On MRI, the appearance of CMs is often quite unique. Dilated sinusoids lack large feeding arteries or draining veins and are in various stages of thrombosis and organization from bleeding. These changes have been referred to as a “popcorn” or “berry” appearance and tend to be most striking on the T2-weighted sequence. There is no intervening neural tissue within the CM.

The hemosiderin, which demonstrates prominent low signal intensity blooming on gradient echo (GRE), susceptibility weighted imaging (SWI) and even T2-weighted sequences, is most prominent in the rim of CMs, but is also often present within septae throughout the lesions.

Many lesions can mimic the appearance of CMs and must be ruled out. These lesions include thrombosed arteriovenous malformations, thrombosed aneurysms, calcified low-grade gliomas, and hemorrhagic neoplasms. Metastatic disease is an important consideration in the setting of multiple CMs but can usually be excluded based on the lack of surrounding edema seen with most quiescent CMs. Follow-up imaging after the hemorrhage has resolved is important to identify the underlying lesion, often not apparent on the initial scans.

Figure 2: The typical imaging characteristics of CMs have been referred to as the “popcorn” or “berry” appearance (left upper image). More prominent extracapsular hemorrhagic foci are usually present in symptomatic lesions (middle row). An anteroposterior left-sided ICA angiogram for a left insular CM (lower left image) reveals an “occult” malformation; the developmental venous anomaly is, however, evident (lower right image-arrow) and is suggestive of the diagnosis. Note that CMs can mimic gliomas (middle left image) or partially thrombosed aneurysms (lower left image). Note the evidence of overt extacapsular hemorrhage in all of the above MR images except the upper left image.

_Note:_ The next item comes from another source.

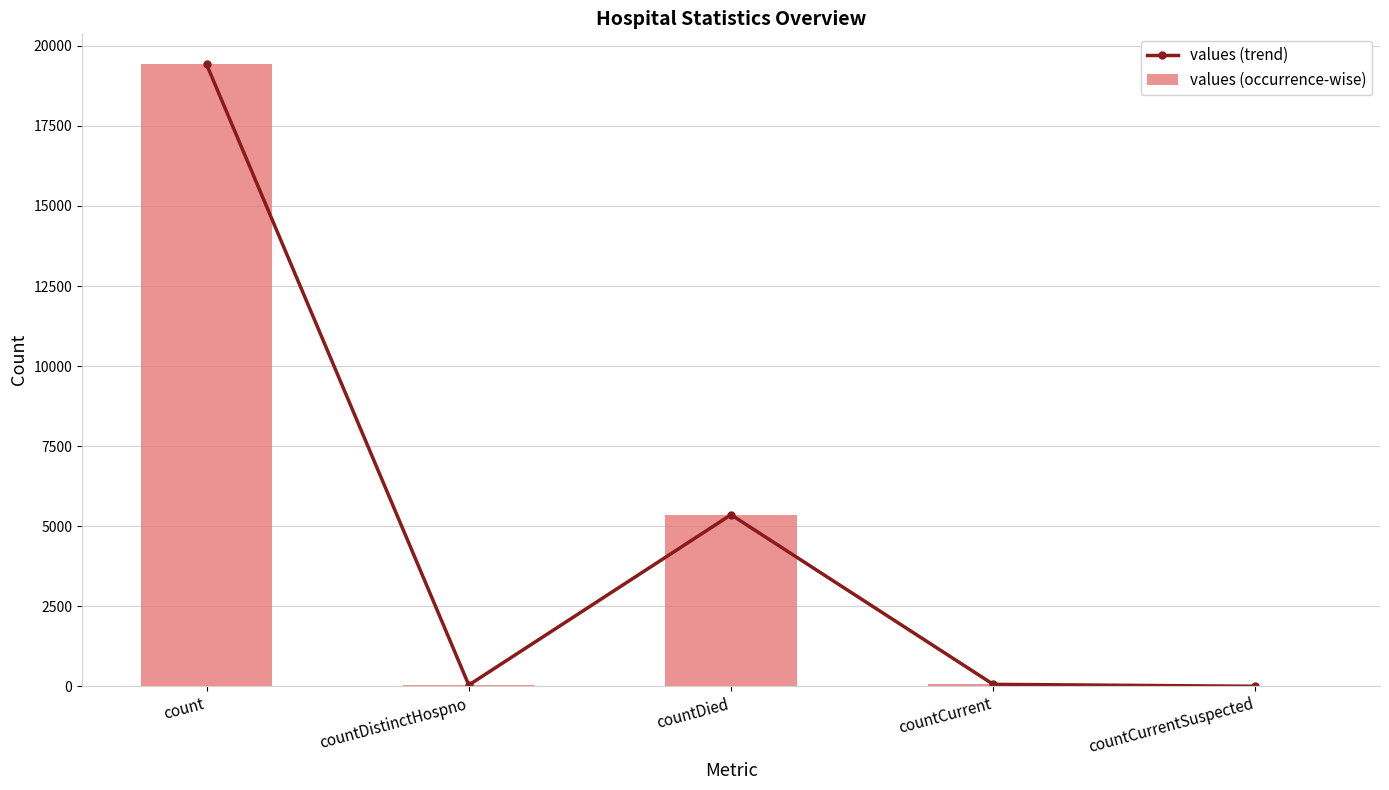

List the series in order of their peak value, highest first.

values (trend), values (occurrence-wise)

Figure 3: Susceptibility weighted imaging (SWI) and gradient echo (GRE) sequences often play an important role in the diagnosis of CMs. In the T2-weighted left image, a cerebellar cyst was suspected, but upon the review of the minimum intensity projection (mIP) reformats of the SWI sequence, the appearance of the hypointense lesion is most consistent with a CM.

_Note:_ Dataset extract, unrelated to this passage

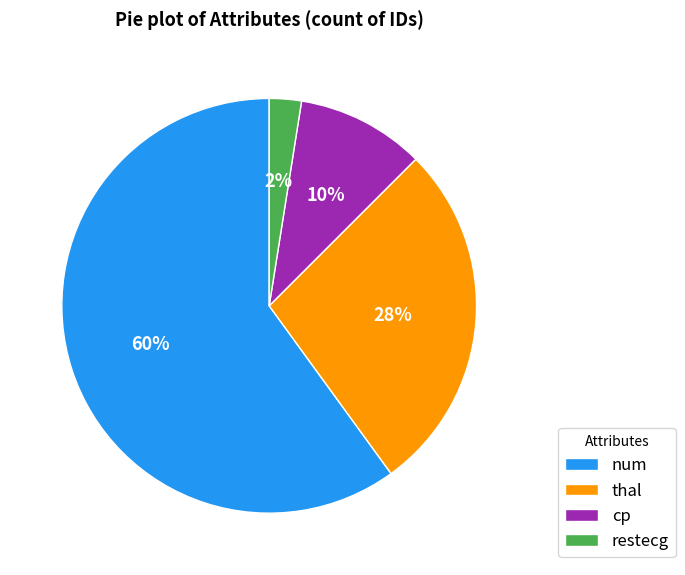

To the nearest percent, what percentage of the pie is num?

60%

In patients with familial or multiple CMs, GRE or SWI sequences are beneficial in identifying the number of lesions overlooked by conventional pulse sequences.


The most commonly used classification system divides CMs into four subcategories based on their pathologic correlation and CT/MRI appearance. This system was described by Zabramski and colleagues in 1994 by means of their prospective study of 128 CMs. Type I lesions are homogeneously hyperintense on T1WI and predominately contain subacute hemorrhage. With more chronic hemorrhage, a hypointense rim on T2WI develops as a result of hemosiderin-laden macrophages and iron deposition associated with hemoglobin breakdown.

Type II lesions are more multinodular, heterogeneous lesions typically referred to as having a “popcorn” core. This heterogeneous pattern on T1WI and T2WI occurs as a result of hemorrhage in various stages of breakdown septated by fibrocollagenous tissue and calcifications. Similar to type I lesions, type II lesions harbor a hypointense rim on T2WI.

Type III lesions appear as chronic hemorrhagic masses and therefore are isointense to hypointense on T1WI and hypointense on T2WI.

Type IV lesions are punctate hypointense lesions on GRE images.

Zambraski and colleagues noted that the patients with hyperintense lesions (evidence of acute or subacute hemorrhage: type I or II lesions) had a much higher chance of being symptomatic as compared to those with hypointense lesions (evidence of chronic hemorrhage: type III or IV lesions). In addition, hyperintense lesions also demonstrated a tendency for recurrent symptomatic hemorrhages.  Although this classification has some prognostic worth, most symptomatic lesions present with evidence of recent hemorrhage based on MR signal intensity and surrounding edema, which correlates with a higher risk of future hemorrhage.